• Consigne a
Répondez aux questions suivantes d'après l'extrait :
(i) Quelle auberge de la route de Bruxelles appartient à l'abbaye ?
(ii) Dans quel lieu l'un des chevaux est-il arrêté pour le vinage ?
(iii) Combien d'avocats ont été consultés à Mons ?

• Extrait
········
Les commis viennent jauger la cuve : « Dom Joseph proteste de nullité contre tout ce qui s’est fait. » L’hôte du Gant d’or, auberge sur la route de Bruxelles appartenant à l’abbaye, fait changer une gouttière. On plaide jusqu’à ce que la gouttière soit remise en son premier état. Un de nos chevaux est arrêté à Etrœungt pour le vinage. Dès le lendemain, on envoie faire sommation au vinager qui relâche le cheval sous caution. Le surlendemain, on lui délivre « copie de nos titres » et de l’ordonnance de l’intendant et on lui fait une seconde sommation « à ce qu’il ait à purger ladite caution ». On croit l’affaire finie. Le mois suivant, parmi divers petits procès — contre ceux de Wannebecq qui prétendent un vicaire, ceux d’Ath qui prétendent un chapelain, le curé de Roquignies qui veut retenir sa dîme, ceux d’Ohain qui réclament pour la portion congrue de leur vicaire, contre les maltôtiers, etc., — on voit que Dom Joseph écrit pour l’affaire du vinage et tout à coup que trois avocats ont été consultés à Mons pour cette bagatelle.
········
• Données enregistrées
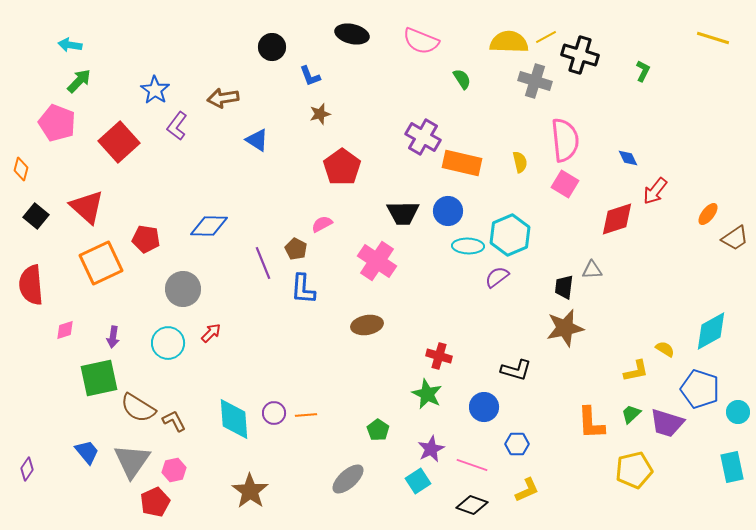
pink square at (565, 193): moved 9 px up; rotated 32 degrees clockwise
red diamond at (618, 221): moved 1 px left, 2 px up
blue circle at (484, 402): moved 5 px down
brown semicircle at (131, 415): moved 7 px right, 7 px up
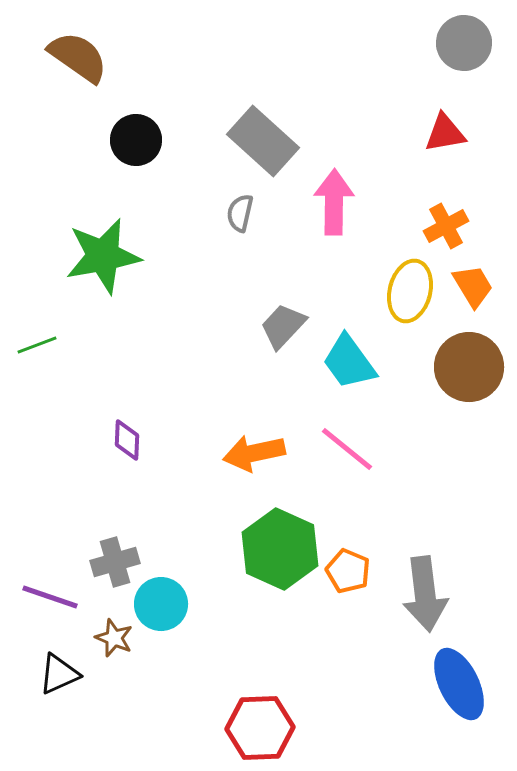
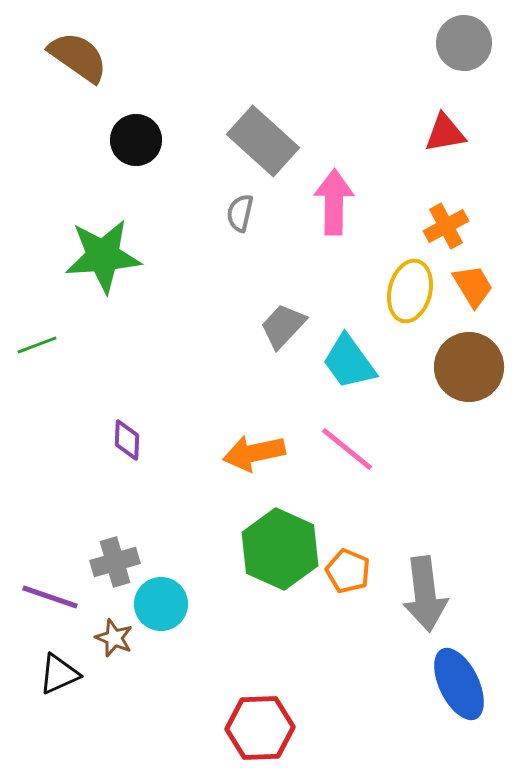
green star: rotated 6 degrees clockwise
········
• Consigne b
Citez mot pour mot toutes les lignes des enregistrements ci-dessus, sans reprendre les images.

• Réponse rédigée a
(i) L'auberge du Gant d'or.
(ii) À Etrœungt.
(iii) Trois.

• Réponse rédigée b
pink square at (565, 193): moved 9 px up; rotated 32 degrees clockwise
red diamond at (618, 221): moved 1 px left, 2 px up
blue circle at (484, 402): moved 5 px down
brown semicircle at (131, 415): moved 7 px right, 7 px up
green star: rotated 6 degrees clockwise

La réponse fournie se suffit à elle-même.